I like The Big Lebowski a great deal.
It’s passed through many phases of public interest. Like Spinal Tap, no one paid much attention to it when it came out. Since it was ignored, those who seek thrills in liking unliked things picked up on it. Vanguard becomes cult, cult becomes church. People now pray regularly in the church of The Dude.
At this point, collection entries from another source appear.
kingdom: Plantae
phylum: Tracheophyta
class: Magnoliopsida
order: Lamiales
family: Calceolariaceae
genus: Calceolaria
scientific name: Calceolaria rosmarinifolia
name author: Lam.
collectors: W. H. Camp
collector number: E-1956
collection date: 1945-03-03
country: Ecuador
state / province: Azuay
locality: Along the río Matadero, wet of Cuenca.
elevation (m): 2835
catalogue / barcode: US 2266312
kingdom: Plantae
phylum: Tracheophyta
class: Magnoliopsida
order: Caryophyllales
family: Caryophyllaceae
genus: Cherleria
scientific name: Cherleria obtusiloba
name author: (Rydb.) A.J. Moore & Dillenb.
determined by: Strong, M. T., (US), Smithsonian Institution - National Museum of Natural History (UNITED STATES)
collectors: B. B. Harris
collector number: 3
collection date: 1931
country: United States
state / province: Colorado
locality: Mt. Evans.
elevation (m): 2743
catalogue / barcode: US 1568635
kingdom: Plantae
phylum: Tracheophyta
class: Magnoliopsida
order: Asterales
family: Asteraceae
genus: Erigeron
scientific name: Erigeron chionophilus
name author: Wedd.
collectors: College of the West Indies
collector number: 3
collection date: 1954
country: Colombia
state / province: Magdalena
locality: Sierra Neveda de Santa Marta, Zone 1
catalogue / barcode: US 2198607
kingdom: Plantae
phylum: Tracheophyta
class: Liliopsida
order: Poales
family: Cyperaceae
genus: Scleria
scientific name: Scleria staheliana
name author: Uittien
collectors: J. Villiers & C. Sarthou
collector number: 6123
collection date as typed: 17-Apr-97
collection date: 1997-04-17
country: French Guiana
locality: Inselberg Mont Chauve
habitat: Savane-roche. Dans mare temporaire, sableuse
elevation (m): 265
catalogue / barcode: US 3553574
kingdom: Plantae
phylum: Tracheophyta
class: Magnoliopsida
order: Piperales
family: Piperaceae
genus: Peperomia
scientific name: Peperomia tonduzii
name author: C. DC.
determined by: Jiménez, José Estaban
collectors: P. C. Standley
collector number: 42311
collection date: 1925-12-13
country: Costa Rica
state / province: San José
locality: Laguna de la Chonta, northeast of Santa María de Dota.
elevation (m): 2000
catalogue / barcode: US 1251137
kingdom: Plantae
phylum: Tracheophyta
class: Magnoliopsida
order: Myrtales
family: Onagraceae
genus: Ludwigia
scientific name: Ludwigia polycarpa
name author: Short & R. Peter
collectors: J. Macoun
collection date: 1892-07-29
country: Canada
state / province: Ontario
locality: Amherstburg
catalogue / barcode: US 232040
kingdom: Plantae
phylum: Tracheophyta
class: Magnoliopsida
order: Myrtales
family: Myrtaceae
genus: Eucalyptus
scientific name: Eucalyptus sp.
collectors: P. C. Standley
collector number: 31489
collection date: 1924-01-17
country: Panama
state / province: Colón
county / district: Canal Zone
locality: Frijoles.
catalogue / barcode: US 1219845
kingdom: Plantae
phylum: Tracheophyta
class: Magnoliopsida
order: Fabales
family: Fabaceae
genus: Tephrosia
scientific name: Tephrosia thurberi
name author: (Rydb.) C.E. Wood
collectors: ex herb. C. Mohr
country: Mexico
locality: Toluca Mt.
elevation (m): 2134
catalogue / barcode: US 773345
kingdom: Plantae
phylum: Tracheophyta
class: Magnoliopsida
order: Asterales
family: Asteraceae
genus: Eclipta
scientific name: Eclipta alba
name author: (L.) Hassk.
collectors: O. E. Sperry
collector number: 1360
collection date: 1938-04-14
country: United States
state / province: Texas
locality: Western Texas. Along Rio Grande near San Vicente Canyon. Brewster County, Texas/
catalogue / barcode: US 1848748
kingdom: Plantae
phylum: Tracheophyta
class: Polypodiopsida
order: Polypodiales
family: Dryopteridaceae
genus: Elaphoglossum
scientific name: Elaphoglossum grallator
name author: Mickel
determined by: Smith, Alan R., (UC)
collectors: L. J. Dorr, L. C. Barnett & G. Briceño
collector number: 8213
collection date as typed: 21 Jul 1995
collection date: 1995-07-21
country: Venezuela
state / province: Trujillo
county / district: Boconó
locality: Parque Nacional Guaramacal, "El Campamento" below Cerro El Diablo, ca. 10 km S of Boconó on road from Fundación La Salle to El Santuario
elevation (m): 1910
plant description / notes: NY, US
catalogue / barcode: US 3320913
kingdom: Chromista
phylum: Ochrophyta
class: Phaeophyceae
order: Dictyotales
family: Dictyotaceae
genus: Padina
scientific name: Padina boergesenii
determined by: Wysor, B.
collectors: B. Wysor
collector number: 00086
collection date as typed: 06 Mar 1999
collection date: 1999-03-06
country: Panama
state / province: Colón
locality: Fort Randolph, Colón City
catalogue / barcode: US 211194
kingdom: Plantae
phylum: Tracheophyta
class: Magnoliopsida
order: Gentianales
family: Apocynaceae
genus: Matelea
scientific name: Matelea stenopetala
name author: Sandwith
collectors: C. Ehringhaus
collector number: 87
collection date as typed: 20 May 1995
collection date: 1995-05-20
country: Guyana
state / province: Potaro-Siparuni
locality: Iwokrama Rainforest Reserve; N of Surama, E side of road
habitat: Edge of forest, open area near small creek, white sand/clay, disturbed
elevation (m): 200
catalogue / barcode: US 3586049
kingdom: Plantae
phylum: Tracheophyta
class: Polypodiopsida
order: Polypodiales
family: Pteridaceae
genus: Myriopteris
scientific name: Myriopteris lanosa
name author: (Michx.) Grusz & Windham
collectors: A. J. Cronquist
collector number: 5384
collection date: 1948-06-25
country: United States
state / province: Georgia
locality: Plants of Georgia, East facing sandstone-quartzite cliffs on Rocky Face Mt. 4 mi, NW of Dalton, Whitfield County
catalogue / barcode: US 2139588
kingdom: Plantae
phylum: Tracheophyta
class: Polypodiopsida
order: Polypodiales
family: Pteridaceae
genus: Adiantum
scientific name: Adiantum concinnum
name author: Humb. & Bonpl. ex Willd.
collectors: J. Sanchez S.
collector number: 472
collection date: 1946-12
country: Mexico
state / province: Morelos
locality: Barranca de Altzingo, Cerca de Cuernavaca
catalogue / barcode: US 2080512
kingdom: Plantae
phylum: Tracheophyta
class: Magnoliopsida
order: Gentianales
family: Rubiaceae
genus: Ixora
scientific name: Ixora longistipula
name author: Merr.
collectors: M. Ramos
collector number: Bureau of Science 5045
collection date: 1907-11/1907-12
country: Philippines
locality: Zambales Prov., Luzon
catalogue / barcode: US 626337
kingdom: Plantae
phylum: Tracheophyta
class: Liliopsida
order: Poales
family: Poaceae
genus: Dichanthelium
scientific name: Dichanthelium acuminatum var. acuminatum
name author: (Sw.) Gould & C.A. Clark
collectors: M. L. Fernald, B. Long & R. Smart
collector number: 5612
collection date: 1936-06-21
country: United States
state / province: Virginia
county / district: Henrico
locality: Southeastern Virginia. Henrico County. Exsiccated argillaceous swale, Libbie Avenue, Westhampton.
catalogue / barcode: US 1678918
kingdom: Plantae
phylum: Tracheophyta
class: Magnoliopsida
Intellectuals have sought to understand both the movie and the resiliency of the interest in it. Only Groundhog Day has garnered more attempts at amateur and professional analysis of mundane subjects that seem to be important. They aren’t, in and of themselves, so you can look pretty silly testifying that you know why it’s popular, and popular in that very specific way: grown from seed, not top-down popularity. No one humped The Big Lebowski into widespread popularity, at least not that I can see. Lady Gaga, and Katy Perry, and Bieber, and Madonna, and lots of other people you could name are completely contrived assaults on your attention and your wallets. Lebowski is the other way ’round. The audience demanded that the makers of the entertainment pay attention to it with as much vigor as they bring, well after the fact. I think Star Wars is kinda like it in a way; I’m fairly certain George Lucas thought he was making a trifle. It is a trifle, but it made a trillion or so. It’s not like Lebowski, though, because Lebowski is a good movie. But the subtexts and touchstones that resonate with the audience were likely hidden from the view of the makers in both cases. They discovered gold while scattershot mining for tin.
I am not going to dissect The Big Lebowski here. When you take apart the frog to see how it works, the frog can’t jump for you anymore, and I need this frog to jump. I want to enjoy it like a normal person. I want to enjoy it like an Al Green song. I don’t want to know what key it’s in.